### [THE TASK]
Give back all of the records exactly.

### [SOURCE DATA]

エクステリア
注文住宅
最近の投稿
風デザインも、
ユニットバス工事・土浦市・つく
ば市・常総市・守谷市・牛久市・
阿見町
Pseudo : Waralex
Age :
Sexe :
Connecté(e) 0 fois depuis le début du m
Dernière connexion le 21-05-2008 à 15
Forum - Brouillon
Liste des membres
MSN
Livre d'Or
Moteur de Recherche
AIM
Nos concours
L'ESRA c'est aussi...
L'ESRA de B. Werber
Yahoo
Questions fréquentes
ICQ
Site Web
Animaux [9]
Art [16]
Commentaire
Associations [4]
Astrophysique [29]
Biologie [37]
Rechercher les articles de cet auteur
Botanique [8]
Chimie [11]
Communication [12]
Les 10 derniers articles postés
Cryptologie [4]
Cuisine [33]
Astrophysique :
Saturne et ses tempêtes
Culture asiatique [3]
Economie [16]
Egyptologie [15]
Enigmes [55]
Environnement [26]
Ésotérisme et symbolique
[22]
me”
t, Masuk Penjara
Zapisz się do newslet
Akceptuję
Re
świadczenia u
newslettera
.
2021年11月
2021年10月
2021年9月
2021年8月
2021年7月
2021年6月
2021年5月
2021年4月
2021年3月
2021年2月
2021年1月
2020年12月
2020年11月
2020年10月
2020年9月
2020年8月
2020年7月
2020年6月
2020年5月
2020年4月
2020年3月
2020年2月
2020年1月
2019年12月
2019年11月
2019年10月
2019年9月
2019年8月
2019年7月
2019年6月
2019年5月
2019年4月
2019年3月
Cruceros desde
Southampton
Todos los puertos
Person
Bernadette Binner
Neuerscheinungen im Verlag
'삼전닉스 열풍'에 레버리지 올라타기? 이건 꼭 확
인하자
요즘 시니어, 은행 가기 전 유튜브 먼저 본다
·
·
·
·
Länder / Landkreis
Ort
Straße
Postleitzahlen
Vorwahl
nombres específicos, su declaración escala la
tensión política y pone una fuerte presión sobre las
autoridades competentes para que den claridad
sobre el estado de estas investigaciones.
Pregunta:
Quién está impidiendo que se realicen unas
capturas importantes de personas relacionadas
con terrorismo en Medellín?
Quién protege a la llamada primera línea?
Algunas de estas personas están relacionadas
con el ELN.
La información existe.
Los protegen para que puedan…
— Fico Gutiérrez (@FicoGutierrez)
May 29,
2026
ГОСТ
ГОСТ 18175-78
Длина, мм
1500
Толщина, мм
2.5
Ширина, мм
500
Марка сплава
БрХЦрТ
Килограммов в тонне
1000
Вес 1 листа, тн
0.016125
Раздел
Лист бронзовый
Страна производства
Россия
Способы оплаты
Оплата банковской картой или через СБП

### [ANSWER SECTION]
エクステリア
注文住宅
最近の投稿
風デザインも、
ユニットバス工事・土浦市・つく
ば市・常総市・守谷市・牛久市・
阿見町
Pseudo : Waralex
Age :
Sexe :
Connecté(e) 0 fois depuis le début du m
Dernière connexion le 21-05-2008 à 15
Forum - Brouillon
Liste des membres
MSN
Livre d'Or
Moteur de Recherche
AIM
Nos concours
L'ESRA c'est aussi...
L'ESRA de B. Werber
Yahoo
Questions fréquentes
ICQ
Site Web
Animaux [9]
Art [16]
Commentaire
Associations [4]
Astrophysique [29]
Biologie [37]
Rechercher les articles de cet auteur
Botanique [8]
Chimie [11]
Communication [12]
Les 10 derniers articles postés
Cryptologie [4]
Cuisine [33]
Astrophysique :
Saturne et ses tempêtes
Culture asiatique [3]
Economie [16]
Egyptologie [15]
Enigmes [55]
Environnement [26]
Ésotérisme et symbolique
[22]
me”
t, Masuk Penjara
Zapisz się do newslet
Akceptuję
Re
świadczenia u
newslettera
.
2021年11月
2021年10月
2021年9月
2021年8月
2021年7月
2021年6月
2021年5月
2021年4月
2021年3月
2021年2月
2021年1月
2020年12月
2020年11月
2020年10月
2020年9月
2020年8月
2020年7月
2020年6月
2020年5月
2020年4月
2020年3月
2020年2月
2020年1月
2019年12月
2019年11月
2019年10月
2019年9月
2019年8月
2019年7月
2019年6月
2019年5月
2019年4月
2019年3月
Cruceros desde
Southampton
Todos los puertos
Person
Bernadette Binner
Neuerscheinungen im Verlag
'삼전닉스 열풍'에 레버리지 올라타기? 이건 꼭 확
인하자
요즘 시니어, 은행 가기 전 유튜브 먼저 본다
·
·
·
·
Länder / Landkreis
Ort
Straße
Postleitzahlen
Vorwahl
nombres específicos, su declaración escala la
tensión política y pone una fuerte presión sobre las
autoridades competentes para que den claridad
sobre el estado de estas investigaciones.
Pregunta:
Quién está impidiendo que se realicen unas
capturas importantes de personas relacionadas
con terrorismo en Medellín?
Quién protege a la llamada primera línea?
Algunas de estas personas están relacionadas
con el ELN.
La información existe.
Los protegen para que puedan…
— Fico Gutiérrez (@FicoGutierrez)
May 29,
2026
ГОСТ
ГОСТ 18175-78
Длина, мм
1500
Толщина, мм
2.5
Ширина, мм
500
Марка сплава
БрХЦрТ
Килограммов в тонне
1000
Вес 1 листа, тн
0.016125
Раздел
Лист бронзовый
Страна производства
Россия
Способы оплаты
Оплата банковской картой или через СБП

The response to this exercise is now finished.